Starting in November 2016, the wires’ electrical resistance began warming the soil by almost 6 degrees Fahrenheit, within the range of how much the tropics are projected to warm by century’s end according to current climate models. Other equipment measured the carbon dioxide coming out of both experimental plots and nearby plots that weren’t artificially warmed as well as microbial activity in the plots.

An experiment warming soil in El Yunque National Forest in Puerto Rico had turned on two months earlier but was pummeled by back-to-back Category 5 hurricanes in September 2017; the study team didn’t turn the power back on for a year.

The results from Dr. Nottingham’s team are sobering: Over two years, warmed soils spewed out 55 percent more carbon than control plots. “This is a very large response,” said Dr. Margaret Torn, an ecologist at Lawrence Berkeley Lab in California, who runs a similar warming experiment in a California forest that reported a roughly 35 percent increase in carbon emissions after two years. “It’s one of the largest I’ve heard of.” If the entire tropics were to behave similarly, the researchers estimate that 65 billion metric tons of carbon would enter the atmosphere by 2100 — more than six times the annual emissions from all human-related sources.
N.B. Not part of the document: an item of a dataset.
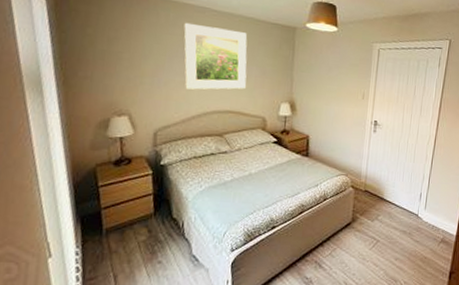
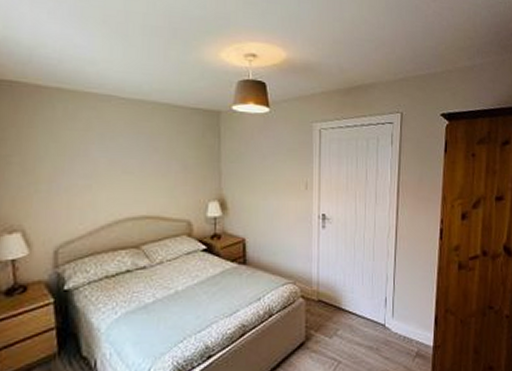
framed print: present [184,22,248,90] -> none [86,114,166,194]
Scaling the results to account for the entire tropics is complicated, however. The soils on Barro Colorado Island are richer in nutrients than many others, such as those of much of the vast Amazon rainforest, Dr. Davidson noted. That could make it easier for the Panamanian microbes to ramp up their activity. Microbial communities in African and Asian soils are very different from those in the Americas, Dr. Torn added.

And while there is agreement that climate models need to treat soil more realistically, how best to do that is unclear. The new study strikes a blow against simple theories predicting that tropical soils will respond weakly to warming, said Kathe Todd- Brown, a soil scientist at the University of Florida in Gainesville who was not part of the research team. But to really get a handle on the problem, she said, modelers will need information about how microbes respond to variations in soil moisture and nutrients in addition to temperature.